Breaking racquets and records alike, Jimmy Connors and John McEnroe electrified tennis during the 1970s and 1980s. Next week, they’re headed to Charlotte as part of a four-player night of nostalgia at Time Warner Cable Arena.

Connors, 61, and McEnroe, 55, won a combined 15 Grand Slam singles titles in their lengthy careers. Connors  finished with eight Slam tournament championships, including five U.S. Opens.
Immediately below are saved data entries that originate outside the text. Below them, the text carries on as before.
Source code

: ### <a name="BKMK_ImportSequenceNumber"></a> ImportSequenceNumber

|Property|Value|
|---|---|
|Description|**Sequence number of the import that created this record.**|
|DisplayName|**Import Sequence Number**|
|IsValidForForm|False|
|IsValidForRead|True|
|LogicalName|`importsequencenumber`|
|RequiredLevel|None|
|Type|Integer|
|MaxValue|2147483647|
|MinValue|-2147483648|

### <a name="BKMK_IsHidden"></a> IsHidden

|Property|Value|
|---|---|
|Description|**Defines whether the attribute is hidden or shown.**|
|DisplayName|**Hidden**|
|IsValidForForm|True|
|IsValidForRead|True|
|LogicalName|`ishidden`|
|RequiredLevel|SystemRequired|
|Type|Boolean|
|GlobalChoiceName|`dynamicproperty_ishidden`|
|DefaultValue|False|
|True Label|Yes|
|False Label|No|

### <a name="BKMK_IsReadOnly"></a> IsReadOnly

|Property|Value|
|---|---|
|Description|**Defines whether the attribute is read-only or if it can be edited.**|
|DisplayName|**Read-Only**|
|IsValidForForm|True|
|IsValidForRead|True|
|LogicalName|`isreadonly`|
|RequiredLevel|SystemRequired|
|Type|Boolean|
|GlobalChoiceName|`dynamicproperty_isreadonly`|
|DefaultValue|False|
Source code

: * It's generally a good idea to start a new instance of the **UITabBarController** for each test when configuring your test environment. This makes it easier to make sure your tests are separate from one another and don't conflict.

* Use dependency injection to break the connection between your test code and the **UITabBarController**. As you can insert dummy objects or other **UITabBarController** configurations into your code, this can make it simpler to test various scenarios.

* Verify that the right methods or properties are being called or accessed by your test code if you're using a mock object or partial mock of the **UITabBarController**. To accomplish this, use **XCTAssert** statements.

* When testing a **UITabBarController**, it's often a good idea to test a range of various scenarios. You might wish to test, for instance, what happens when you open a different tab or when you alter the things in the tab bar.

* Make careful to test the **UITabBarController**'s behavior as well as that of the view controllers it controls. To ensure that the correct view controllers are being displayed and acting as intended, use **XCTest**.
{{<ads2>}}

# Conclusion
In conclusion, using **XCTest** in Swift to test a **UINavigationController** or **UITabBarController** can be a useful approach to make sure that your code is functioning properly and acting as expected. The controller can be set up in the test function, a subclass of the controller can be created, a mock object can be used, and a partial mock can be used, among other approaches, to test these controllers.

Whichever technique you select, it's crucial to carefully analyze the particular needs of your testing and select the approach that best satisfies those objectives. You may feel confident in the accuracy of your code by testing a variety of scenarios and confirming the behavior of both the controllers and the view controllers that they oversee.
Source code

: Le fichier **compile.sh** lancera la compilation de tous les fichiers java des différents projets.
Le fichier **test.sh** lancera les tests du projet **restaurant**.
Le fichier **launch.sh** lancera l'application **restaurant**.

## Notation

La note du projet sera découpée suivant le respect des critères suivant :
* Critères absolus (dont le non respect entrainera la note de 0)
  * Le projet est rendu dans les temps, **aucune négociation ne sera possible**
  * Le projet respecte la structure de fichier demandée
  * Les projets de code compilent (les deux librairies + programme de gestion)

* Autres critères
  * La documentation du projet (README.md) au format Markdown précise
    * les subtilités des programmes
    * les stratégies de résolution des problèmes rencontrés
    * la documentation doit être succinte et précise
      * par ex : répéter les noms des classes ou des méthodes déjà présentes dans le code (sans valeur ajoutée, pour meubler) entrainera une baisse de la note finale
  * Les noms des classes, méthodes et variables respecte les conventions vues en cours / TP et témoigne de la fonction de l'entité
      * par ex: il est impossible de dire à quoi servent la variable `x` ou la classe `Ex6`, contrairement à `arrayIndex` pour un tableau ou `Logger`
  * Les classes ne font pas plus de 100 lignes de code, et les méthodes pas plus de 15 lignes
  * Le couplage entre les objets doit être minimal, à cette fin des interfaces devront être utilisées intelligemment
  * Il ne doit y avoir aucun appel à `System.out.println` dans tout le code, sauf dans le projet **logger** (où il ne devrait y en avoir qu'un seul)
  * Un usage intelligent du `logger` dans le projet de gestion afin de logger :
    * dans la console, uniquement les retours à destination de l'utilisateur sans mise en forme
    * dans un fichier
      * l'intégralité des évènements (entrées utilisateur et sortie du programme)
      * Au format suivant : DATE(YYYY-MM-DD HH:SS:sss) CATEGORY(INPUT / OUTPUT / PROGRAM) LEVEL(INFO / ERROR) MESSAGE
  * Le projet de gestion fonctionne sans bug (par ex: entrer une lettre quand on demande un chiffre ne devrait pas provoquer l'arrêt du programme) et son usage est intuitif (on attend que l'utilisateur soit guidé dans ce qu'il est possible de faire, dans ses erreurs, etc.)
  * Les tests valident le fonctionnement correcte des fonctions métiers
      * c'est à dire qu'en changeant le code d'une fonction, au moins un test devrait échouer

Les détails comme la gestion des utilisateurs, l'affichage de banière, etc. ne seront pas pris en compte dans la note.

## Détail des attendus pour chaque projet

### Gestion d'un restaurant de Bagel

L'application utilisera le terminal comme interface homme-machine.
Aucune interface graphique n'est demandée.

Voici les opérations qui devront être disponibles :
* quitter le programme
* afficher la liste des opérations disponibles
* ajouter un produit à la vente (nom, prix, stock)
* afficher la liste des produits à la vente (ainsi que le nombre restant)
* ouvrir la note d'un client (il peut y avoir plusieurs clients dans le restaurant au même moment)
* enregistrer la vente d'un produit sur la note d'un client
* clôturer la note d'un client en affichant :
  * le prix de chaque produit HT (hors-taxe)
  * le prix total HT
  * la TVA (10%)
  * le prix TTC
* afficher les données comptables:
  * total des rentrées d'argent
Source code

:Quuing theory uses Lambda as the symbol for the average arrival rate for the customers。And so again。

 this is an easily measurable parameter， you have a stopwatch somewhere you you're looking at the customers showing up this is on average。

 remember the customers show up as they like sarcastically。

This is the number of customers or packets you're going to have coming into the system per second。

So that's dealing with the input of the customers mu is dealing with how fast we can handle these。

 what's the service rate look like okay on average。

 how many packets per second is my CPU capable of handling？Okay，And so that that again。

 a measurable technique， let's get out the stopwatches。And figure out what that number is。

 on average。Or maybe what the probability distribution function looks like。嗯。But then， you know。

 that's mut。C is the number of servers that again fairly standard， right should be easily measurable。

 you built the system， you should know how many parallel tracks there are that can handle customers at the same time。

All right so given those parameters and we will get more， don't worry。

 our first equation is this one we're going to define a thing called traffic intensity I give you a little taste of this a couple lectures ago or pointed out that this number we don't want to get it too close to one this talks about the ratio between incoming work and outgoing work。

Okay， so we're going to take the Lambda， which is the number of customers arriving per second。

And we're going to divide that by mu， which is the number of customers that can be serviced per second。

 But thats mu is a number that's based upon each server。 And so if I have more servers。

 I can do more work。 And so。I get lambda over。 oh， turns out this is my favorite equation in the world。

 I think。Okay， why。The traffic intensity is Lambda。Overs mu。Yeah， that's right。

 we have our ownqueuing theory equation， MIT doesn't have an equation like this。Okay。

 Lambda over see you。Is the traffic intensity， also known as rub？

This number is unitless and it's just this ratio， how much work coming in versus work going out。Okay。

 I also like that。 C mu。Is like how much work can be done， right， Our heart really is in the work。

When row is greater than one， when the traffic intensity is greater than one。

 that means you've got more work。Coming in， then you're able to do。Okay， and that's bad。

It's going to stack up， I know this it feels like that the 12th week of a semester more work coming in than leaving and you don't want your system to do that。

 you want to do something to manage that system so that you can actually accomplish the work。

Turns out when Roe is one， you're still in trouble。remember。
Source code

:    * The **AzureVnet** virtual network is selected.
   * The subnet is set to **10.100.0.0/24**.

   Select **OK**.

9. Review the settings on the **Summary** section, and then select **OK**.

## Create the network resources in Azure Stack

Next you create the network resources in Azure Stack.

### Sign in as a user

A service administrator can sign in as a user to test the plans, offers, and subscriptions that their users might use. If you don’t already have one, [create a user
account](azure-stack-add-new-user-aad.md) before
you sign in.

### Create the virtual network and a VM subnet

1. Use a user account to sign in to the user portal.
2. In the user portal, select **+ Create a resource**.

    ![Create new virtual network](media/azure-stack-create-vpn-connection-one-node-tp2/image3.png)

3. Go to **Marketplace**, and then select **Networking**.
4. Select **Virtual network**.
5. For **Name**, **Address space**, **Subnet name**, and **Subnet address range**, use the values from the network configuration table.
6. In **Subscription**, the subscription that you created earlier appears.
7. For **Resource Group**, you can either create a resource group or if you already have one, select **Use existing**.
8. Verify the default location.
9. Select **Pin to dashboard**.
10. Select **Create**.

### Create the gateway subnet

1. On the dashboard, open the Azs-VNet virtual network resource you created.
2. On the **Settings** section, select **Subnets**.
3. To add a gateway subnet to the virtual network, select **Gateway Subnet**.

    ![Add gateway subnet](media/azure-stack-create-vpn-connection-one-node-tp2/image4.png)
Overall, he won a record 109 tour events and ranked as the No. 1 player for five years.

Former Wimbledon champion Pat Cash, 48, and 54-year-old Ivan Lendl, who also won eight Grand Slam singles championships, are also on the bill.

During a conference call with reporters to promote the one-night tournament stopping in Nashville and Charlotte next week, Connors displayed flashes of his old bravado while also chuckling and wincing over how far he is from the glory days. Remember, more than two decades have passed since Connors made his signature run to the U.S. Open semis at age 39, ancient by tennis standards.

Asked to assess his mobility and health, Connors said, “I’ve had three hip replacements. But I’m still standing.”

Later, he added, “Tennis should come with a label: Caution, may be hazardous to your health. What a tennis athlete does is really go out on a daily basis and tear his body apart.”

Connors set the record straight on a few topics, from a still-simmering rivalry with McEnroe to frustration over the power-serve style favored by the best players today.

“I think that a lot of fans in tennis, even though they love the tennis today, they can identify a little bit more with the tennis of maybe yesteryear,” he said. “I say that because they feel that they can go out and be a part of that and play that kind of tennis also. I’ve always said that.”